Records excerpted from a collection:
===============

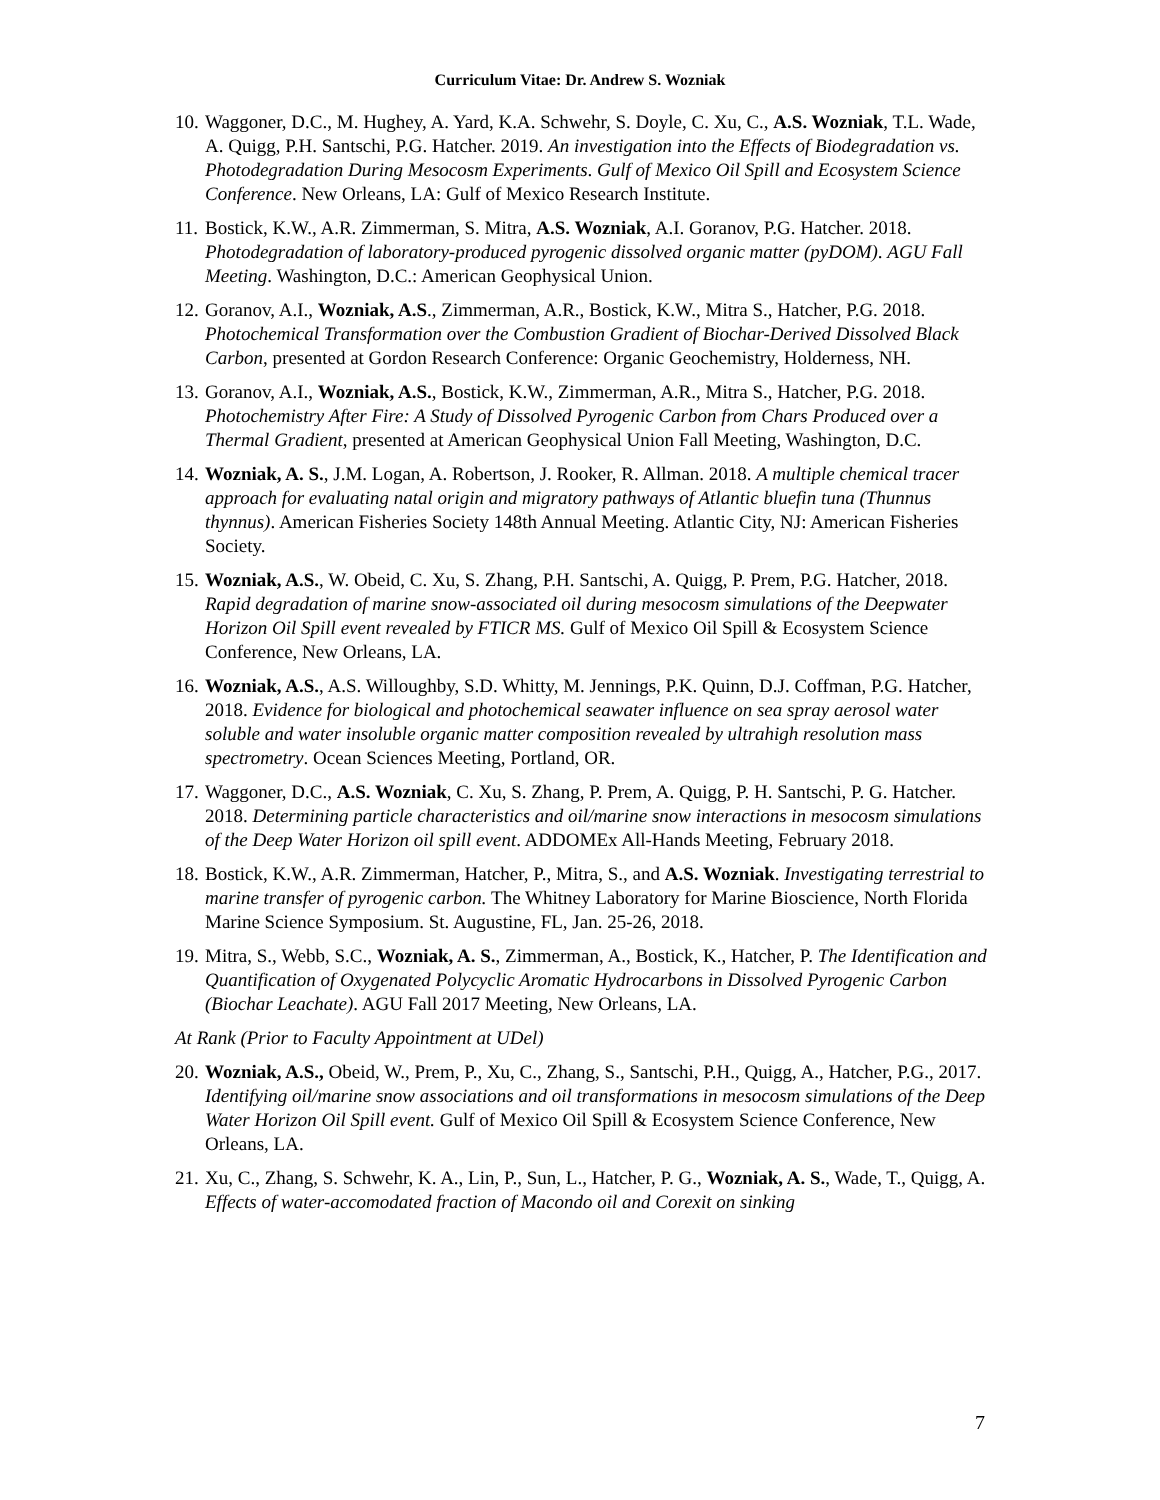Curriculum Vitae: Dr. Andrew S. Wozniak
10. Waggoner, D.C., M. Hughey, A. Yard, K.A. Schwehr, S. Doyle, C. Xu, C., A.S. Wozniak, T.L. Wade, A. Quigg, P.H. Santschi, P.G. Hatcher. 2019. An investigation into the Effects of Biodegradation vs. Photodegradation During Mesocosm Experiments. Gulf of Mexico Oil Spill and Ecosystem Science Conference. New Orleans, LA: Gulf of Mexico Research Institute.
11. Bostick, K.W., A.R. Zimmerman, S. Mitra, A.S. Wozniak, A.I. Goranov, P.G. Hatcher. 2018. Photodegradation of laboratory-produced pyrogenic dissolved organic matter (pyDOM). AGU Fall Meeting. Washington, D.C.: American Geophysical Union.
12. Goranov, A.I., Wozniak, A.S., Zimmerman, A.R., Bostick, K.W., Mitra S., Hatcher, P.G. 2018. Photochemical Transformation over the Combustion Gradient of Biochar-Derived Dissolved Black Carbon, presented at Gordon Research Conference: Organic Geochemistry, Holderness, NH.
13. Goranov, A.I., Wozniak, A.S., Bostick, K.W., Zimmerman, A.R., Mitra S., Hatcher, P.G. 2018. Photochemistry After Fire: A Study of Dissolved Pyrogenic Carbon from Chars Produced over a Thermal Gradient, presented at American Geophysical Union Fall Meeting, Washington, D.C.
14. Wozniak, A. S., J.M. Logan, A. Robertson, J. Rooker, R. Allman. 2018. A multiple chemical tracer approach for evaluating natal origin and migratory pathways of Atlantic bluefin tuna (Thunnus thynnus). American Fisheries Society 148th Annual Meeting. Atlantic City, NJ: American Fisheries Society.
15. Wozniak, A.S., W. Obeid, C. Xu, S. Zhang, P.H. Santschi, A. Quigg, P. Prem, P.G. Hatcher, 2018. Rapid degradation of marine snow-associated oil during mesocosm simulations of the Deepwater Horizon Oil Spill event revealed by FTICR MS. Gulf of Mexico Oil Spill & Ecosystem Science Conference, New Orleans, LA.
16. Wozniak, A.S., A.S. Willoughby, S.D. Whitty, M. Jennings, P.K. Quinn, D.J. Coffman, P.G. Hatcher, 2018. Evidence for biological and photochemical seawater influence on sea spray aerosol water soluble and water insoluble organic matter composition revealed by ultrahigh resolution mass spectrometry. Ocean Sciences Meeting, Portland, OR.
17. Waggoner, D.C., A.S. Wozniak, C. Xu, S. Zhang, P. Prem, A. Quigg, P. H. Santschi, P. G. Hatcher. 2018. Determining particle characteristics and oil/marine snow interactions in mesocosm simulations of the Deep Water Horizon oil spill event. ADDOMEx All-Hands Meeting, February 2018.
18. Bostick, K.W., A.R. Zimmerman, Hatcher, P., Mitra, S., and A.S. Wozniak. Investigating terrestrial to marine transfer of pyrogenic carbon. The Whitney Laboratory for Marine Bioscience, North Florida Marine Science Symposium. St. Augustine, FL, Jan. 25-26, 2018.
19. Mitra, S., Webb, S.C., Wozniak, A. S., Zimmerman, A., Bostick, K., Hatcher, P. The Identification and Quantification of Oxygenated Polycyclic Aromatic Hydrocarbons in Dissolved Pyrogenic Carbon (Biochar Leachate). AGU Fall 2017 Meeting, New Orleans, LA.
At Rank (Prior to Faculty Appointment at UDel)
20. Wozniak, A.S., Obeid, W., Prem, P., Xu, C., Zhang, S., Santschi, P.H., Quigg, A., Hatcher, P.G., 2017. Identifying oil/marine snow associations and oil transformations in mesocosm simulations of the Deep Water Horizon Oil Spill event. Gulf of Mexico Oil Spill & Ecosystem Science Conference, New Orleans, LA.
21. Xu, C., Zhang, S. Schwehr, K. A., Lin, P., Sun, L., Hatcher, P. G., Wozniak, A. S., Wade, T., Quigg, A. Effects of water-accomodated fraction of Macondo oil and Corexit on sinking
7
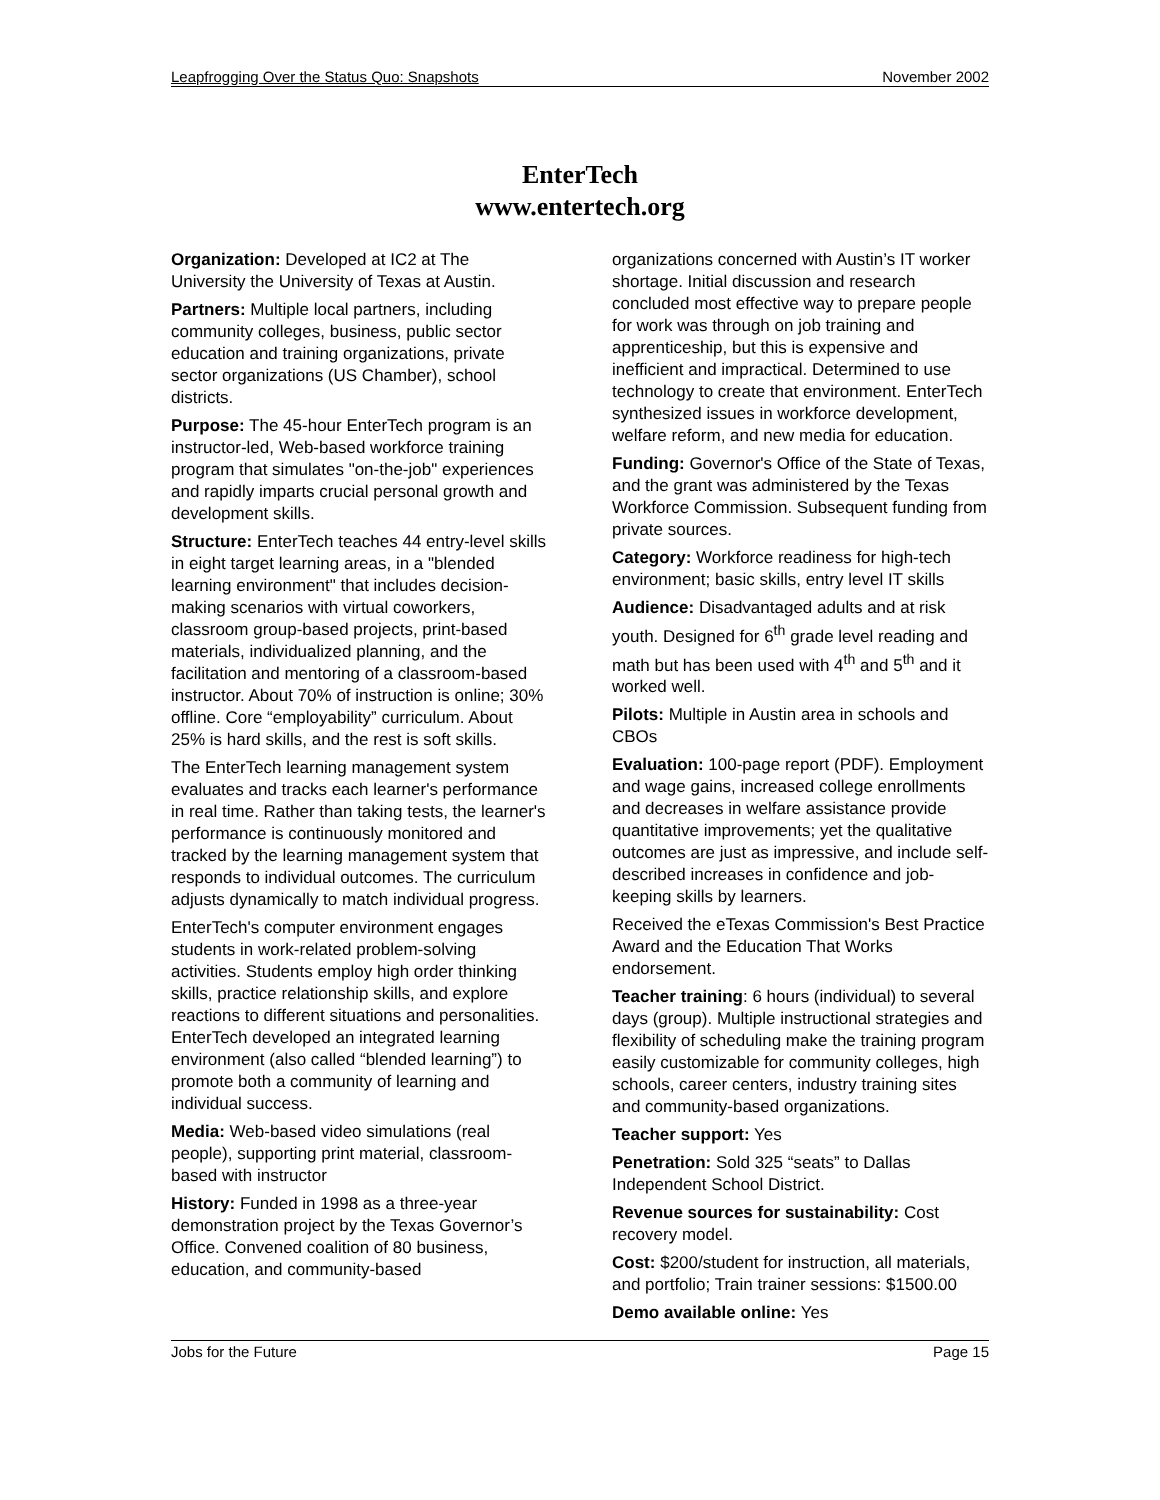Leapfrogging Over the Status Quo: Snapshots November 2002
EnterTech
www.entertech.org
Organization: Developed at IC2 at The University the University of Texas at Austin.
Partners: Multiple local partners, including community colleges, business, public sector education and training organizations, private sector organizations (US Chamber), school districts.
Purpose: The 45-hour EnterTech program is an instructor-led, Web-based workforce training program that simulates "on-the-job" experiences and rapidly imparts crucial personal growth and development skills.
Structure: EnterTech teaches 44 entry-level skills in eight target learning areas, in a "blended learning environment" that includes decision-making scenarios with virtual coworkers, classroom group-based projects, print-based materials, individualized planning, and the facilitation and mentoring of a classroom-based instructor. About 70% of instruction is online; 30% offline. Core “employability” curriculum. About 25% is hard skills, and the rest is soft skills.
The EnterTech learning management system evaluates and tracks each learner's performance in real time. Rather than taking tests, the learner's performance is continuously monitored and tracked by the learning management system that responds to individual outcomes. The curriculum adjusts dynamically to match individual progress.
EnterTech's computer environment engages students in work-related problem-solving activities. Students employ high order thinking skills, practice relationship skills, and explore reactions to different situations and personalities. EnterTech developed an integrated learning environment (also called “blended learning”) to promote both a community of learning and individual success.
Media: Web-based video simulations (real people), supporting print material, classroom-based with instructor
History: Funded in 1998 as a three-year demonstration project by the Texas Governor’s Office. Convened coalition of 80 business, education, and community-based
organizations concerned with Austin’s IT worker shortage. Initial discussion and research concluded most effective way to prepare people for work was through on job training and apprenticeship, but this is expensive and inefficient and impractical. Determined to use technology to create that environment. EnterTech synthesized issues in workforce development, welfare reform, and new media for education.
Funding: Governor's Office of the State of Texas, and the grant was administered by the Texas Workforce Commission. Subsequent funding from private sources.
Category: Workforce readiness for high-tech environment; basic skills, entry level IT skills
Audience: Disadvantaged adults and at risk youth. Designed for 6<sup>th</sup> grade level reading and math but has been used with 4<sup>th</sup> and 5<sup>th</sup> and it worked well.
Pilots: Multiple in Austin area in schools and CBOs
Evaluation: 100-page report (PDF). Employment and wage gains, increased college enrollments and decreases in welfare assistance provide quantitative improvements; yet the qualitative outcomes are just as impressive, and include self-described increases in confidence and job-keeping skills by learners.
Received the eTexas Commission's Best Practice Award and the Education That Works endorsement.
Teacher training: 6 hours (individual) to several days (group). Multiple instructional strategies and flexibility of scheduling make the training program easily customizable for community colleges, high schools, career centers, industry training sites and community-based organizations.
Teacher support: Yes
Penetration: Sold 325 “seats” to Dallas Independent School District.
Revenue sources for sustainability: Cost recovery model.
Cost: $200/student for instruction, all materials, and portfolio; Train trainer sessions: $1500.00
Demo available online: Yes
Jobs for the Future Page 15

===============

* Exercise
Your reply should hold every line from the data that contains "materials", copied in full.

* Answer area
Structure: EnterTech teaches 44 entry-level skills in eight target learning areas, in a "blended learning environment" that includes decision-making scenarios with virtual coworkers, classroom group-based projects, print-based materials, individualized planning, and the facilitation and mentoring of a classroom-based instructor. About 70% of instruction is online; 30% offline. Core “employability” curriculum. About 25% is hard skills, and the rest is soft skills.
Cost: $200/student for instruction, all materials, and portfolio; Train trainer sessions: $1500.00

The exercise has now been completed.